### 作業指示:
停電シミュレーターの解説文を、最後の文の後から書き継いでください。

開発時期:2024年
開発者:AmpiTa Project
開発言語:C#/HTMLタグ
背景・概要
災害コンサルタントとして、医療的ケア児向けに無償でプロ水準の災害対策サービスを提供するプロボノを実施予定であった2024年、先だって停電をシミュレーションできるシステムを開発しました。
コンサルタントが個人的に使用するシステムであるため、画面構成などは改善の余地を残したままで開発を終えています。
システム(停電シミュレーター)では、人工呼吸器を何時間使用できるかシミュレーションすることができます。
人工呼吸器の電源については内蔵電池、機種専用電池、ポータブルバッテリなど汎用の蓄電池、発電機などから供給可能であるため、それらの蓄電量や残燃料などから、人工呼吸器の稼働時間を推定しています。
挙動
百聞は一見に如かず、動画をご覧いただくことである程度の説明にはなるかなと思います。
操作画面
操作画面は下図のような、小さな字が並んだビジーなものになります。
Visual StudioのC#で作っています。フォームの上にタブコントロールを置いて、詳細な設定画面(タブ)とグラフィカルな画面(タブ)に分けています。詳細な設定のタブにはグループボックスでまとめられた入力用テキストボックス群を配置しています。制作の過程については備忘録の記事にも掲載されています。
【参考】[C#備忘録]新規フォーム追加/Size/Location/Position
【参考】[C#備忘録]定型化のためのGroupBox利用とTextBox配置
シミュレーション
コードは複雑ですが、内容はシンプルです。
人工呼吸器の内蔵電池を0~100%で、doubleを使うので小数点以下も変数に残るような計算式で増減させます。
人工呼吸器の内蔵電池で200分稼働できるとすれば、200分の逆数、1÷200で1分あたりの消費率を規定します。この場合は1分あたり0.5%減ることになります。

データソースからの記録
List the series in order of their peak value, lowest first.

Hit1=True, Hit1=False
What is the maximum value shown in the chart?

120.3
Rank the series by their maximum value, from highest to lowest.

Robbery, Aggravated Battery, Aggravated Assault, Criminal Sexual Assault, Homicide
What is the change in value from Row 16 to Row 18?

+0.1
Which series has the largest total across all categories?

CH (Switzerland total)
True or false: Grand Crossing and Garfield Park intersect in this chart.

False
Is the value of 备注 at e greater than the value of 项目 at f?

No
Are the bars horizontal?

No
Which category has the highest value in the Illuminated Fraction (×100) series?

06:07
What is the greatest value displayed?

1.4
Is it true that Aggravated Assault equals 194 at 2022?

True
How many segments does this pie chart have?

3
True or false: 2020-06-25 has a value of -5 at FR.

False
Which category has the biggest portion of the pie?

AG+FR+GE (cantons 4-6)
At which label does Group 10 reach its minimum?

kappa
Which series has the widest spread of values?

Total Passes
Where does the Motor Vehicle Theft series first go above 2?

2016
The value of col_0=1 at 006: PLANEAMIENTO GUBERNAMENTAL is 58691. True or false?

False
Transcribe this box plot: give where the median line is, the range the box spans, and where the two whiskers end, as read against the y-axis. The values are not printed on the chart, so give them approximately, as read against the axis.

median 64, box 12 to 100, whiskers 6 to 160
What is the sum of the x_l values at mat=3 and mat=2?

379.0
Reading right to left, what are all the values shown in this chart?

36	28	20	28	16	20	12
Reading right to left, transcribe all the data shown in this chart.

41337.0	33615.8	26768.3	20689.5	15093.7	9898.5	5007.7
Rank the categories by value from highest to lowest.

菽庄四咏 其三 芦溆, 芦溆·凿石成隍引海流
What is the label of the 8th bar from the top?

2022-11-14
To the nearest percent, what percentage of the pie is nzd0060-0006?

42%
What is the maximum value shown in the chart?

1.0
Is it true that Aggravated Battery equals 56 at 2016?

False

### 解答:
内蔵電池が空の状態からフル充電されるまでの時間が100分であったとすれば、100分の逆数、1÷100で1分あたり1%回復すると規定します。
このような論理に基づいて、コードを記述していきました。
実際にはもう少しややこしいのですが、概要説明なので詳細は割愛します。
結果のグラフ化
色々なデータをグラフ化しています。
横軸(X軸)は時間です。1分単位で右に進んでいきます。
縦軸(Y軸)は色々です。電池残量を百分率で示すグラフもありますし、稼働しているか否かをゼロ・イチで表現しているグラフもあります。
総合してHTML化
結果はHTMLファイルにまとめて出力しています。
グラフは画像化して表示しています。
文字や表などでもまとめています。
元データはExcelファイルから
今回のシステムは、患家ごとに個別に異なる条件でも対応できるようにつくられています。
個々のデータを紙媒体で貰って転記するとミスを犯しそうなので、データは所定のExcelファイルでもらいます。
このファイルからであれば、自動的に転記できる機能を設けています。
初期設定
初期設定では対象機器の登録を行います。
第1枠はメインとなる医療機器(負荷)について登録します。内蔵電池での動作時間や消費電力などを入力する枠が設けられています。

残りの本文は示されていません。